Figure 3. Sustained activation of JNK after TNFα plus ActD is ROS-dependent and involved in caspase-3/-7 activation.

(A) Western blot analysis of JNK and phospho-JNK (P-JNK) after treatment with TNFα (25 ng/ml) for the indicated times. (B) JNK and P-JNK levels determined by Western blot analysis in cells treated with TNFα (25 ng/ml) and ActD (ActD) (0.4 µg/ml) for the indicated times. (C) Analysis of JNK and P-JNK by Western blot after treatment of hepatocytes with TNFα+ActD with or without preincubation with BHA 100 µM for the indicated times. Actin is used as loading control. One representative experiment is shown. (D) Caspase-3/-7 activation of cells treated with TNFα+ActD with or without preincubation with the JNK inhibitor SP600125 20 µM. For comparison, cells were also treated with FasL (50 ng/ml) for 6 hours with or without costimulation with TNFα+ActD for the indicated times. Means of at least three independent experiments ± s.d. are shown (# P<0.05 versus TNFα+ActD-treated cells, Student's t-test).

Figure 4. TNFα induces NF-κB activation but fails to upregulate cFLIP and MnSOD protein.

(A) Kinetics of NF-κB-DNA binding activity measured by EMSA in hepatocytes treated with TNFα (25 ng/ml) for the indicated times. Means of at least three independent experiments ± s.d. are shown. cFLIP_L/S (B) and MnSOD (C) protein levels determined by Western Blot analysis in primary murine hepatocytes and mouse embryonic fibroblasts (B, left panel) treated with TNFα (25 ng/ml) with or without ActD (0.4 µg/ml) for the indicated times. Actin is used as loading control. One representative experiment is shown.

Figure 5. Schema of the mathematical TNFα-induced apoptosis model.

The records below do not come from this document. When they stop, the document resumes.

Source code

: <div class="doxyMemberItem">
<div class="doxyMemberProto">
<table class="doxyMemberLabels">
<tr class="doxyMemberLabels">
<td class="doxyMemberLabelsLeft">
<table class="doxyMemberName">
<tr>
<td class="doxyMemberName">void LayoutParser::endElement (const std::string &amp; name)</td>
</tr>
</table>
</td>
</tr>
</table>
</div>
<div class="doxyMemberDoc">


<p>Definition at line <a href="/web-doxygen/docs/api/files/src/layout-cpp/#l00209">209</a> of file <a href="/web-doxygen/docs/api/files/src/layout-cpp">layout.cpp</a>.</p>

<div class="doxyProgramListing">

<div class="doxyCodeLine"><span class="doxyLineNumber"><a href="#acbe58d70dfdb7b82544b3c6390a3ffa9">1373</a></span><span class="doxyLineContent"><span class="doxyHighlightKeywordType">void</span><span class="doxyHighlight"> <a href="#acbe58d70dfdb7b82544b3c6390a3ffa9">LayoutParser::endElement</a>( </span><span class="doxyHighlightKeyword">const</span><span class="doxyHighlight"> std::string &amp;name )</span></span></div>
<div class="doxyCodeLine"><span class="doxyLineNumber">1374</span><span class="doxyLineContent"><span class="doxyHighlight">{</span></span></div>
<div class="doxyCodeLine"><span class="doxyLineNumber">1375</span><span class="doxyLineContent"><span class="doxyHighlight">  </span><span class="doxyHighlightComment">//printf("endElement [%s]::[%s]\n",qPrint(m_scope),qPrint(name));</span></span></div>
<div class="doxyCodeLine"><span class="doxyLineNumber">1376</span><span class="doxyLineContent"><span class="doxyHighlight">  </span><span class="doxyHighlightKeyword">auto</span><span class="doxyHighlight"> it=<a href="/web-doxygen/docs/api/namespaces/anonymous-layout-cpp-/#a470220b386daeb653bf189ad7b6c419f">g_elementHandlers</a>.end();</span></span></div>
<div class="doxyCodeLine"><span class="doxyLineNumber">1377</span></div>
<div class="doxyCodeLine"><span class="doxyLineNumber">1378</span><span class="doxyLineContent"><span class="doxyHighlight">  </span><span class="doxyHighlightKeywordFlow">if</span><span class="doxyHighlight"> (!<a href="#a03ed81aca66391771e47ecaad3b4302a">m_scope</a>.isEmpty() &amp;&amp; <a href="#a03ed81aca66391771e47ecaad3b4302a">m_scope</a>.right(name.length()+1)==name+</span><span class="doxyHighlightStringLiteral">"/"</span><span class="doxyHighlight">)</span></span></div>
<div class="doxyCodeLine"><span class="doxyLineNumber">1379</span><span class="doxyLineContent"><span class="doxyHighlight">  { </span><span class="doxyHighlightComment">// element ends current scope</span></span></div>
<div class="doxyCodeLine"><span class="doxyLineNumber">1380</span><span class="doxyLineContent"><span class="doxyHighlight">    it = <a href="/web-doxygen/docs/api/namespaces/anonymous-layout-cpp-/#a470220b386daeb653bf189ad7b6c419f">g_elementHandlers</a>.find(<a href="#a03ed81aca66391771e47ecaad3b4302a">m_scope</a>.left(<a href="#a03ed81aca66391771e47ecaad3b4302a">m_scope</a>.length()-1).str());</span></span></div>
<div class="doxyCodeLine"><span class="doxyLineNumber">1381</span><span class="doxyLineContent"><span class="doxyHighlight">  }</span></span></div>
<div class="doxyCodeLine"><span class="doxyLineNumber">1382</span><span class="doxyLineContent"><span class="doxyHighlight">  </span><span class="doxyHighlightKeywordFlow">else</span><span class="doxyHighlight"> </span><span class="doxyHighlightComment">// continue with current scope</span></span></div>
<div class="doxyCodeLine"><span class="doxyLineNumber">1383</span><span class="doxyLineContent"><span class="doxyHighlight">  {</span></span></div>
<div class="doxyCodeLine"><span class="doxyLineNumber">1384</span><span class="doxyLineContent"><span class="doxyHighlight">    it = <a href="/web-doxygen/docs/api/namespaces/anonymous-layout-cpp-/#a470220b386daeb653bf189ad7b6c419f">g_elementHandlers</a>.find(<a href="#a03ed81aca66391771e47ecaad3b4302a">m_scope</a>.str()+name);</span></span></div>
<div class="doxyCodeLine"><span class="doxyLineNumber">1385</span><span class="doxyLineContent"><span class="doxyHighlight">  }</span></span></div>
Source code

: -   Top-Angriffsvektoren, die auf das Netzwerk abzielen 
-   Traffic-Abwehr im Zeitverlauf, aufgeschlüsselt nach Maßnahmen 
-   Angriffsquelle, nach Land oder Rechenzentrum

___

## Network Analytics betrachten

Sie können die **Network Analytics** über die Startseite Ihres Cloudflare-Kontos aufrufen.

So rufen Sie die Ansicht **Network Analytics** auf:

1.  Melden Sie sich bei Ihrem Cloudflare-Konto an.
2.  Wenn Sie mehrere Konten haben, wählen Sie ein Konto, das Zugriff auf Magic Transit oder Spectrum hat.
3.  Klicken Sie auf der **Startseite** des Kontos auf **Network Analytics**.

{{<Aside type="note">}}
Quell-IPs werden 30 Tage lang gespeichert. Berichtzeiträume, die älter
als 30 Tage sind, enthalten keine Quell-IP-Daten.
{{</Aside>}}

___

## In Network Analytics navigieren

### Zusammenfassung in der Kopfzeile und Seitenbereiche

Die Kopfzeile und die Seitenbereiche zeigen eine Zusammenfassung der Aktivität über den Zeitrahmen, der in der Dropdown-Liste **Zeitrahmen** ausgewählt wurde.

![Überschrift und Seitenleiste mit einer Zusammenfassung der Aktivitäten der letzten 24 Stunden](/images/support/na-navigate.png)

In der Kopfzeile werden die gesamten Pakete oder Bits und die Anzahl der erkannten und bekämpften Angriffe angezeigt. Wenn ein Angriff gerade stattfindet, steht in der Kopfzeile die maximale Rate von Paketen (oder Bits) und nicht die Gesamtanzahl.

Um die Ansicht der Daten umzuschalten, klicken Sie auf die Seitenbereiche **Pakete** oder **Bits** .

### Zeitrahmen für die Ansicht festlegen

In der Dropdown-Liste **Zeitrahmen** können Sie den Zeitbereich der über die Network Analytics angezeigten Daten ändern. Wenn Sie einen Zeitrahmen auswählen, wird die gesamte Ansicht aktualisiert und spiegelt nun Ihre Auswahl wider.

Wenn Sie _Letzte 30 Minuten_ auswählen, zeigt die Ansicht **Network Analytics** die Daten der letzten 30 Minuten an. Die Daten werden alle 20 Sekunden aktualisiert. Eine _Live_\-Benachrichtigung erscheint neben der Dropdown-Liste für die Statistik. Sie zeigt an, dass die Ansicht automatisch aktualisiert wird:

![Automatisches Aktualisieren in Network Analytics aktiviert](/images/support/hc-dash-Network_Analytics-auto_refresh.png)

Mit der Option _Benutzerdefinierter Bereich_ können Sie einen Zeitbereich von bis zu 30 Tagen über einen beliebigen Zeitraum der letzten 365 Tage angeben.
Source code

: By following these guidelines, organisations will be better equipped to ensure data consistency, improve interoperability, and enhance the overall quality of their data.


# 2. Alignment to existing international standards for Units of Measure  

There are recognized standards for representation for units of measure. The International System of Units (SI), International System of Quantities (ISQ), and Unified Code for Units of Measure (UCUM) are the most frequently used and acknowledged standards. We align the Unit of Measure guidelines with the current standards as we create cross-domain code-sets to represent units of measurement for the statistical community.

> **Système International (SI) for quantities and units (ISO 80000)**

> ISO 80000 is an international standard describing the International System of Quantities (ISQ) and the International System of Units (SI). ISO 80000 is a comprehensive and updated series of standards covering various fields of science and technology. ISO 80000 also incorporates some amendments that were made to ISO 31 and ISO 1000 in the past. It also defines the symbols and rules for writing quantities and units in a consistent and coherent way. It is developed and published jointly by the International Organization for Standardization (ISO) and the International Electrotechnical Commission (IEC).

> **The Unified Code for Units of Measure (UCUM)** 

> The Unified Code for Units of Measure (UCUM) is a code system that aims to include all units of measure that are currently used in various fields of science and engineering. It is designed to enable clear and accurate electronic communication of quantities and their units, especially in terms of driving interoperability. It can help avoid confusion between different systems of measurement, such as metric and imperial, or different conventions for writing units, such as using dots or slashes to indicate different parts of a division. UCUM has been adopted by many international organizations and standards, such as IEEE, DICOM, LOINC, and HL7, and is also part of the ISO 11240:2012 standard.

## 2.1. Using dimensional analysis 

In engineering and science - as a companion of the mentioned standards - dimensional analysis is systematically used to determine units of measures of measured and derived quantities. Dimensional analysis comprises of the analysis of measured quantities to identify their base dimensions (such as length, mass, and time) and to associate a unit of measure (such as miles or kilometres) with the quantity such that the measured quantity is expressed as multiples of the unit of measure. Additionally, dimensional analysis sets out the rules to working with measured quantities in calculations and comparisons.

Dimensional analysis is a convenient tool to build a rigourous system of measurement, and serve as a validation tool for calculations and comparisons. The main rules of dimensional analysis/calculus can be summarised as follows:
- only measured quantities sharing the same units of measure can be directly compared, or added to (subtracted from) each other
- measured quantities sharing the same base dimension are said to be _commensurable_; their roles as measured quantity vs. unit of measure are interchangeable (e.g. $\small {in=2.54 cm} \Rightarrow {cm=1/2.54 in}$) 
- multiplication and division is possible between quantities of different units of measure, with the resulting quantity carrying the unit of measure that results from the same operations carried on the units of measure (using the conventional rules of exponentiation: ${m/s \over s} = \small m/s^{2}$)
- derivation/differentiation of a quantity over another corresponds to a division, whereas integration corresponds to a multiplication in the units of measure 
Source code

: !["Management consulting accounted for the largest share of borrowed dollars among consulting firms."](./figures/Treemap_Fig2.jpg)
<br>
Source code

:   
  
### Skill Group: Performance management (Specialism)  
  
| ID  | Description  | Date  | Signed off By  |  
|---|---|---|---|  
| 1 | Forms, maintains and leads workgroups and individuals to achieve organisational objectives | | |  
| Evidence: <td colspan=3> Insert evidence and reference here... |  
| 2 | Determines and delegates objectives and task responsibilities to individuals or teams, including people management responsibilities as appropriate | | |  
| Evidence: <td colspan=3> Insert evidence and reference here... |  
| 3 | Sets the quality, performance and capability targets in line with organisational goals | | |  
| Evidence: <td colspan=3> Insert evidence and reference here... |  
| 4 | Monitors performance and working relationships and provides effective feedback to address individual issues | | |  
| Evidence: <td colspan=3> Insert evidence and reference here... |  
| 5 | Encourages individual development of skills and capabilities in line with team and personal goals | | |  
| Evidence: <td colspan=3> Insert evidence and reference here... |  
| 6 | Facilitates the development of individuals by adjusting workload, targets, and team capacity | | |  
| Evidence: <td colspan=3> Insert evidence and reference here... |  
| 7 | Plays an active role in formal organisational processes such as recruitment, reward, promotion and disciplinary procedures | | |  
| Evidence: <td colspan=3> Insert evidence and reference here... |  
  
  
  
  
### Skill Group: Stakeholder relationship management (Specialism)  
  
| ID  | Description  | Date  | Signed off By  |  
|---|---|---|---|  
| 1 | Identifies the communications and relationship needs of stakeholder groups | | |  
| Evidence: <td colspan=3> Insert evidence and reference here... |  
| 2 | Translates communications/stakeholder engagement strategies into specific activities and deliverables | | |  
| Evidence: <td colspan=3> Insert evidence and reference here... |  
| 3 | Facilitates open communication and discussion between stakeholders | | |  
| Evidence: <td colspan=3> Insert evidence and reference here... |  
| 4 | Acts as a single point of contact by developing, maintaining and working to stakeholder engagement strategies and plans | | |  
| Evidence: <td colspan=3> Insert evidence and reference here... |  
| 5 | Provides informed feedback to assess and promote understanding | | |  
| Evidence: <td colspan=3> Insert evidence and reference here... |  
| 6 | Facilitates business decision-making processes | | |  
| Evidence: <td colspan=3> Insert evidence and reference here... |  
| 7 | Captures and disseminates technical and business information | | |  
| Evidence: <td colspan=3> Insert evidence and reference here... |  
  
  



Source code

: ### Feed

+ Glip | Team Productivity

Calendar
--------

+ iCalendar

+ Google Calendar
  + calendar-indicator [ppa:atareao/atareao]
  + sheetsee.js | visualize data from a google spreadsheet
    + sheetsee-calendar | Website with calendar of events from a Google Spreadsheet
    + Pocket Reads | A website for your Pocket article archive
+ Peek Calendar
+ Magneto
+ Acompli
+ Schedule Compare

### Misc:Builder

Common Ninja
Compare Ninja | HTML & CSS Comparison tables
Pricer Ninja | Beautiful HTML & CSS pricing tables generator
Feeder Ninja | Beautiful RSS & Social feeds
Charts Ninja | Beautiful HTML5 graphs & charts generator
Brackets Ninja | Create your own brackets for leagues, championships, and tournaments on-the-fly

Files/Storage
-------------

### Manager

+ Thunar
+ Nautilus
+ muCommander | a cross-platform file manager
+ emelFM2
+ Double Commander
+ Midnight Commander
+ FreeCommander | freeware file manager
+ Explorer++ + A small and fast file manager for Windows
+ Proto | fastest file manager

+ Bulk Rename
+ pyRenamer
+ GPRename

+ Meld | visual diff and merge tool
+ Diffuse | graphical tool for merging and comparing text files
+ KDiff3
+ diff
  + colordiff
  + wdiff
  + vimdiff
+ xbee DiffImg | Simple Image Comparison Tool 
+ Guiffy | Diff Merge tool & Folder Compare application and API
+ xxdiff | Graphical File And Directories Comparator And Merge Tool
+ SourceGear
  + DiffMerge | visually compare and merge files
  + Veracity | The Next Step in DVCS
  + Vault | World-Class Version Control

Illustration of the model structure in accordance to the model equations introduced in the Modeling section. Input stimuli of the model are TNFα, Fas ligand, BHA, ActD (actD) and cycloheximide (CHX). The NF-κB model is depicted as grey box for clarity. The kinetic parameters are indicated to assign the equations to the schema. Production rates are written into the boxes for the according species. Species which are degraded in the model are framed with dashed lines.

Figure 6. Simulation results of the TNFα-induced apoptosis model after TNFα, TNFα plus ActD and TNFα/Fas ligand sensitizing.

Simulation results for pivotal species of the TNFα-induced apoptosis model after stimulation with TNFα only (A–C), with TNFα plus ActD (D–F) over 10 hours or after TNFα/Fas ligand sensitizing (12 h TNFα preincubation before Fas stimulus) (G–I) over 20 hours. The species are shown in separate panels for clarity as indicated in the legend.

Figure 7. Simulation results of the TNFα-induced apoptosis model after TNFα plus cycloheximide.

(A–C) Simulation results for pivotal species of the TNFα-induced apoptosis model over 10 hours after stimulation with TNFα plus cycloheximide. The amount of pJNK is reduced to one third for this Figure. The species are shown in separate panels for clarity as indicated in the legend.